Awards and highlights
- 5× ArenaBowl champion (1988, 1989, 1992, 1995, 1996); 3× ArenaBowl MVP (1989, 1992, 1995); 2× AFL MVP (1989, 1991); First-team All-Arena – WR/DB (1989); First-team All-Arena – OS/KR (1991); AFL All Star – WR/DB (1993); AFL 10th Anniversary Team – OS (1996); First-team AFL 15th Anniversary Team – KR (2001); AFL's 20 Greatest Players #3 (2006); AFL's 25 Greatest Players #6 (2012); All-ArenaBowl Team – OS (1999); AFL Hall of Fame (2011); Baker Athletics Hall of Fame (2002);

Career AFL statistics
- Receptions: 629
- Receiving yards: 9,004
- Receiving touchdowns: 197
- Kick return yards: 9,298
- Kick return touchdowns: 13
- Stats at ArenaFan.com

= George LaFrance =

American football player (born 1965)

George Herbert LaFrance III (born September 24, 1965) is an American former professional football player who was an offensive specialist in the Arena Football League (AFL). In a playing career lasting twelve years, he played for the Detroit Drive (1988–1993), Tampa Bay Storm (1994–1999), and New Jersey Red Dogs (2000). In 2002, he served as general manager of the af2's San Diego Riptide.

== Career ==
LaFrance attended Baker University in Baldwin City, Kansas, where he played as a wide receiver for two years.

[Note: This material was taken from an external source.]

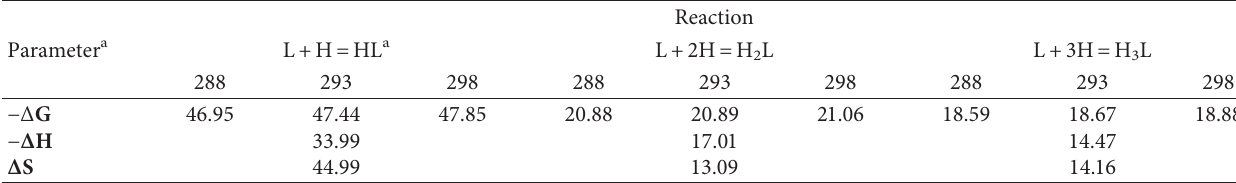
� 0.1mol · dm − 3 NaNO 2 O (V/V) solution at I 3 .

LaFrance is in the AFL Hall Of Fame, and in ArenaBowl IX, wearing #25 for the Storm, became the only player to ever win ArenaBowl MVP 3 times. LaFrance is the career leader in Tampa Bay Storm all-purpose yards with over 20,000.

== Retirement ==
In 2012, the 47-year-old LaFrance cited his desire to return to the AFL after 12 seasons of retirement. LaFrance stated, "You can always think. I'm in good shape. It would be during the playoffs. What team I'm looking at, I don't know. A team that's ready. I'll keep that wide open."

LaFrance is currently athletic director at Navajo Technical University in Crownpoint, New Mexico.